WORK REQUEST 1 → Edit the interview excerpt from "It seems like" to "credit for it.", replacing "cultural forces" with "social forces".

EXTRACT →
--- START ---

It seems like [glossy magazines] were heading in that direction due to various cultural forces of which we are one small part—but yes, we’d love to take credit for it.
“Effecting change” is something that is both ever-present in our minds, and also too bold a goal for us to openly claim as comedians who joke about our boobies.
I’ll never forget #DismantleTheRapiarchy , when your homepage consisted of rape jokes (e.g. articles titled “I Anonymously Reported My Rape for the Anonymous Attention”; “Man Who Sexually Assaulted You ‘Likes’ Your Facebook Post About Assault”; “How to Stop Listening to What a Woman’s Outfit Says and Start Listening to Her Mouth”; and “This Rapist Has Figured Out a Way to End Rape Culture”).
I tell my humor writing students that a “good” “rape joke” targets rape culture, not survivors or any oppressed person living in a constant state of fear. How would you explain that your rape jokes are different from other, bad rape jokes?

--- END ---

(Extracted data entries)
--- START ---

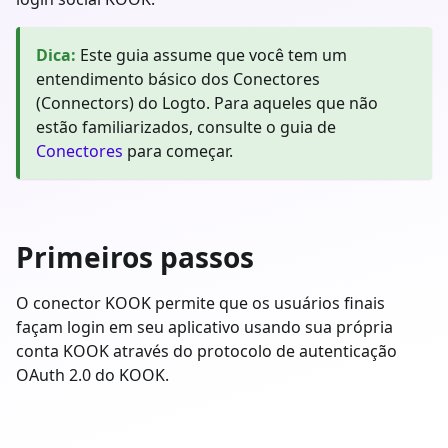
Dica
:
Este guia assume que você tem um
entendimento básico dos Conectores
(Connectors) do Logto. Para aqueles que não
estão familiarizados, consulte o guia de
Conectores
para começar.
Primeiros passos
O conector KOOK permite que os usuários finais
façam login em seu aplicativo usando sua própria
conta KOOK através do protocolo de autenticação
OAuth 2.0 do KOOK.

--- END ---
--- START ---

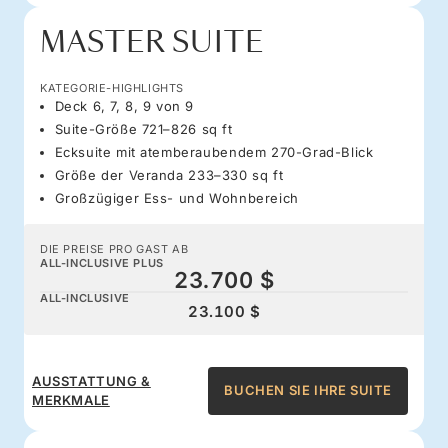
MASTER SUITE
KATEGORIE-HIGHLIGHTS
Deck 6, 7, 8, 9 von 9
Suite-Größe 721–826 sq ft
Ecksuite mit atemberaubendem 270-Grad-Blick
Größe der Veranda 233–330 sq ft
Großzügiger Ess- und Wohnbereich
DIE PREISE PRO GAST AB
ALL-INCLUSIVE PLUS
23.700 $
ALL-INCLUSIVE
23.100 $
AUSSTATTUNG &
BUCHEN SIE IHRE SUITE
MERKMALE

--- END ---

WORK REQUEST 2 → Which lines of the listing contain the string "Conectores"? Show each one in full, treating case as significant.

FINAL ANSWER 1 →
It seems like [glossy magazines] were heading in that direction due to various social forces of which we are one small part—but yes, we’d love to take credit for it.

FINAL ANSWER 2 →
entendimento básico dos Conectores
Conectores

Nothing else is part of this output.